Tuesday, October 31, 2006

School Is For Academics

Friday Night Lights is a fictional account of a Texas highschool football team. Some but not much of the show portrays the students’ lives in the classroom and in the school halls. What is evident from the show is that football is an important part of the highschool experience, at least for the players and possibly the cheerleading squad. While the show is a fictional account, the impact of school sports in actual schools is real, and much of it is adverse for the majority of students. It is time to reconsider whether sports should remain part of public education institutions.

A minority of students in either a highschool or university actually partake in extracurricular sports; however, all students are impacted. The after school games are scheduled for times when travel to and from the event will put the child home at a "reasonable" hour. The academic schedule is designed to prevent the athletes from missing too much class time. The end result is that classes start earlier in the day then they would if the sports schedule was not accounted for. Students who are highschool and university age have brains that do not function fully until later in the morning, yet due in large part to the athletic schedule, schools start at 7:30 a.m. or earlier. Thus the first hour and a half to two hours of school are unproductive because the students’ brains are not yet awake. Worse yet, a number of students throughout the nation have a bus ride of an hour or more, which requires that they get out of bed before 6:00 a.m. to prepare for school and catch the public school bus. Requiring that students get up this early is detrimental to their learning abilities. This basis alone is sufficient to justify removing sports from school or at least adjusting the academic schedule to be less beholden to the athletic schedule.

Here in New Jersey schools are funded through property taxes. At least one half of a resident’s property tax goes to the public school districts. A not insubstantial amount of a school budget goes to the funding of extracurricular sports. By removing this budget item a number of books and possibly additional teachers could be paid for. Again, a minority of students are directly benefitted by school sports in comparison to the number of students in any given school; however, all students are having a reduction in the number of teachers, books and quality of education materials they receive due to the athletic budget.

Academics suffer as a result of sports. There are a number of incidents throughout the country whereby a budget battle erupts within a board of education or a budget is voted down by the electorate and libraries, arts, music and other classes are cut from the budget in a supposed attempt to balance the budget. Rarely does the athletic budget get cut. Such acts by board of educations are purely political. They believe that a budget will pass if the electorate believes that the alternative is cutting academic programs.

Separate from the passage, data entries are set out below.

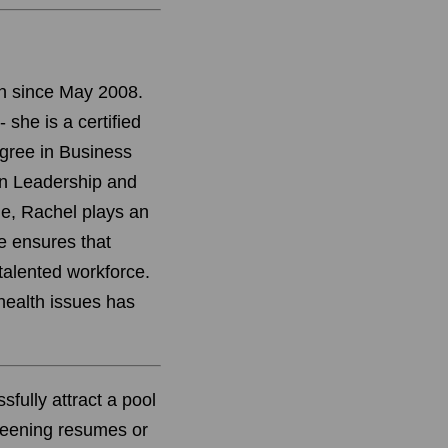
in since May 2008.
 she is a certified
egree in Business
n Leadership and
e, Rachel plays an
he ensures that
 talented workforce.
health issues has
sfully attract a pool
creening resumes or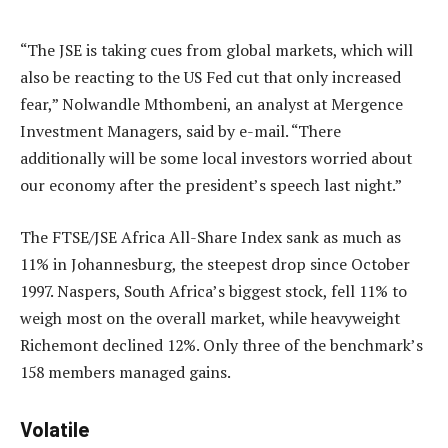
“The JSE is taking cues from global markets, which will
also be reacting to the US Fed cut that only increased
fear,” Nolwandle Mthombeni, an analyst at Mergence
Investment Managers, said by e-mail. “There
additionally will be some local investors worried about
our economy after the president’s speech last night.”
The FTSE/JSE Africa All-Share Index sank as much as
11% in Johannesburg, the steepest drop since October
1997. Naspers, South Africa’s biggest stock, fell 11% to
weigh most on the overall market, while heavyweight
Richemont declined 12%. Only three of the benchmark’s
158 members managed gains.
Volatile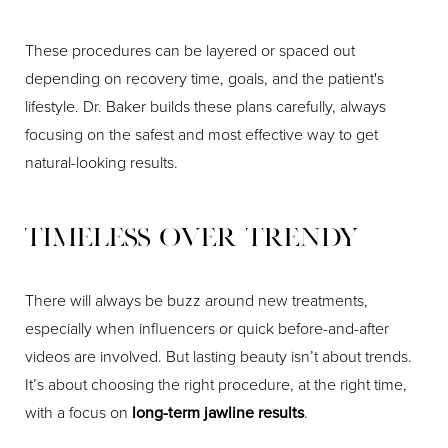
These procedures can be layered or spaced out
depending on recovery time, goals, and the patient's
lifestyle. Dr. Baker builds these plans carefully, always
focusing on the safest and most effective way to get
natural-looking results.
Timeless Over Trendy
There will always be buzz around new treatments,
especially when influencers or quick before-and-after
videos are involved. But lasting beauty isn’t about trends.
It’s about choosing the right procedure, at the right time,
with a focus on
long-term jawline results
.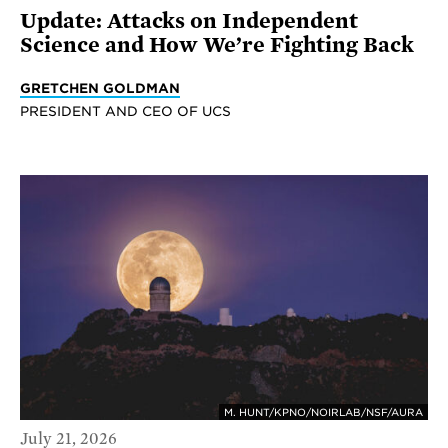
Update: Attacks on Independent
Science and How We’re Fighting Back
GRETCHEN GOLDMAN
PRESIDENT AND CEO OF UCS
M. HUNT/KPNO/NOIRLAB/NSF/AURA
July 21, 2026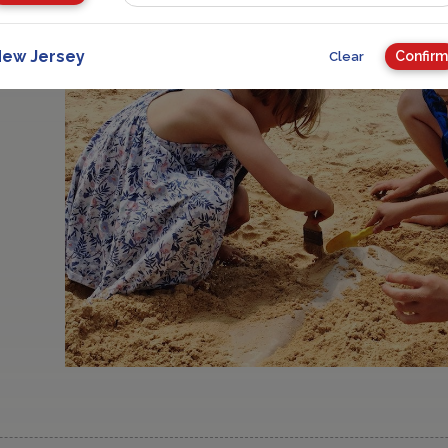
ew Jersey
Confirm
Clear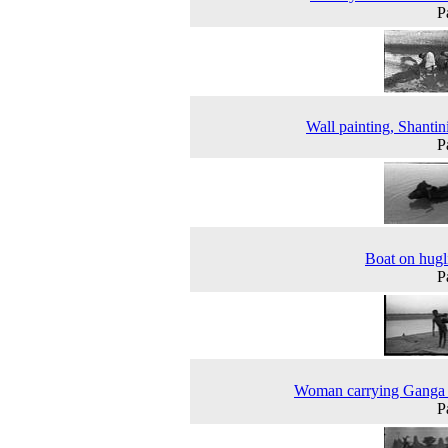
P
Wall painting, Shantin
P
Boat on hugli
P
Woman carrying Ganga 
P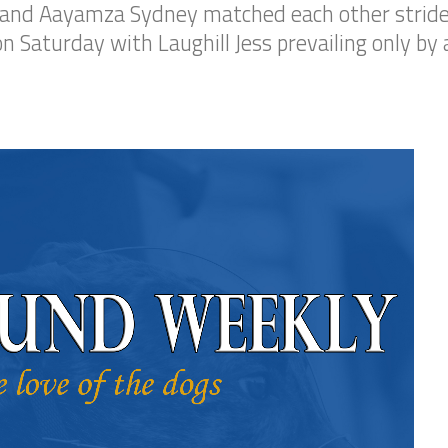
ess and Aayamza Sydney matched each other stride
n Saturday with Laughill Jess prevailing only by 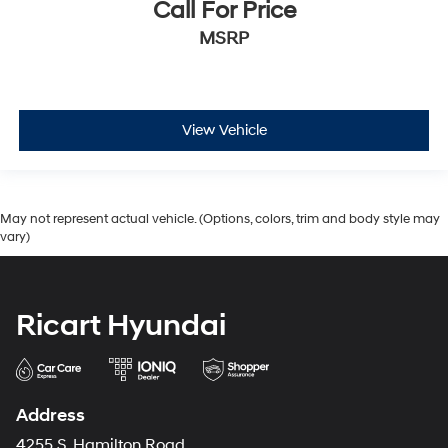
Call For Price
MSRP
View Vehicle
May not represent actual vehicle. (Options, colors, trim and body style may
vary)
Ricart Hyundai
Address
4255 S. Hamilton Road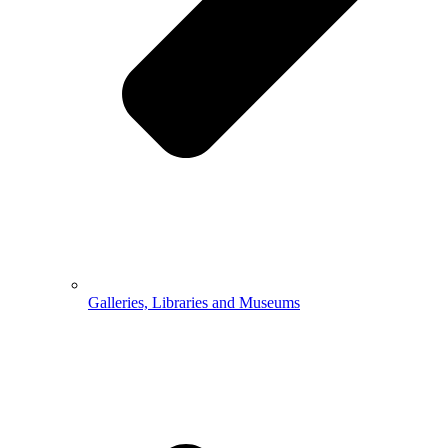
Galleries, Libraries and Museums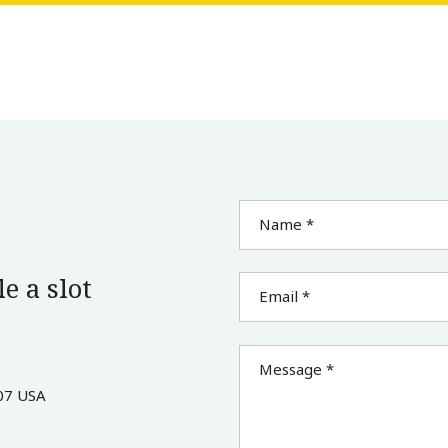
Name *
e a slot
Email *
Message *
07 USA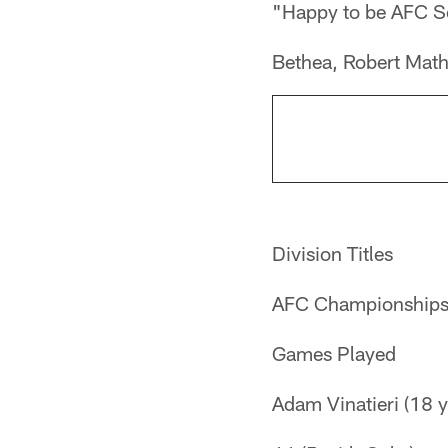
"Happy to be AFC 
Bethea, Robert Math
Division Titles
AFC Championship
Games Played
Adam Vinatieri (18 y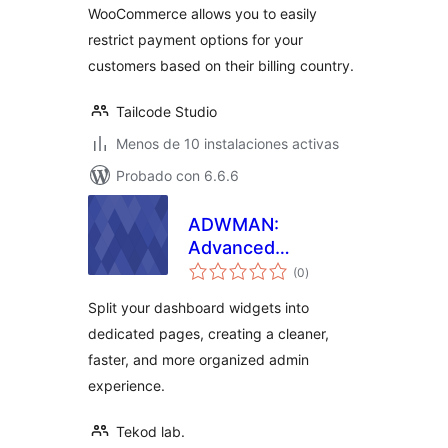
WooCommerce allows you to easily
restrict payment options for your
customers based on their billing country.
Tailcode Studio
Menos de 10 instalaciones activas
Probado con 6.6.6
ADWMAN:
Advanced
total
Dashboard
(0
)
de
valoraciones
Manager
Split your dashboard widgets into
dedicated pages, creating a cleaner,
faster, and more organized admin
experience.
Tekod lab.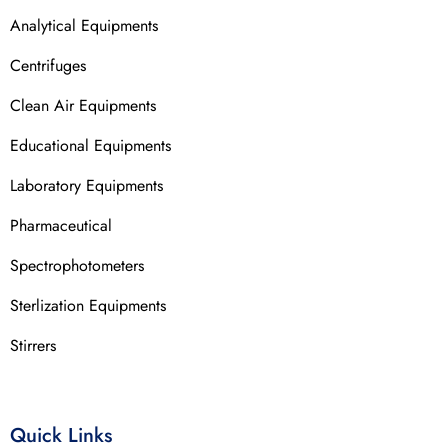
Analytical Equipments
Centrifuges
Clean Air Equipments
Educational Equipments
Laboratory Equipments
Pharmaceutical
Spectrophotometers
Sterlization Equipments
Stirrers
Quick Links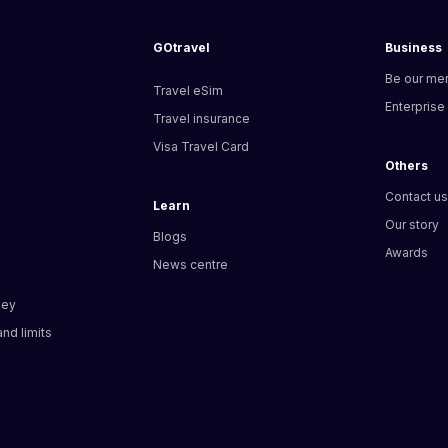
GOtravel
Business
Be our me
Travel eSim
Enterprise
Travel insurance
Visa Travel Card
Others
Contact u
Learn
Our story
Blogs
Awards
News centre
ney
nd limits​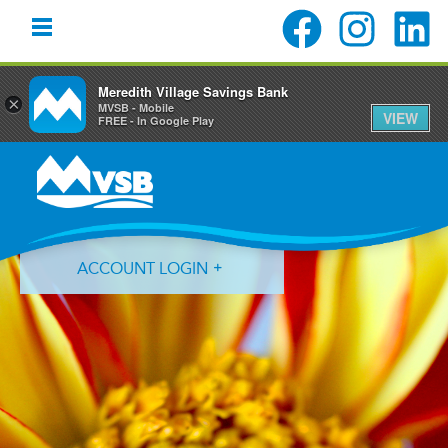
Meredith Village Savings Bank
×
MVSB - Mobile
VIEW
FREE - In Google Play
Skip
Skip
Skip
to
to
to
primary
main
primary
navigation
content
sidebar
ACCOUNT LOGIN
Forgot Login ID?
Forgot Password?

The United States lags far behind other first world nations in the quality of education that public school students are receiving. One thing that needs to be addressed is how to raise the quality. By requiring schools to be for education opposed to having a major focus on sports as currently exists, the US education quality will rise. By starting classes at hours that are more conducive to a student’s education abilities and funding education opposed to sports, this can be achieved.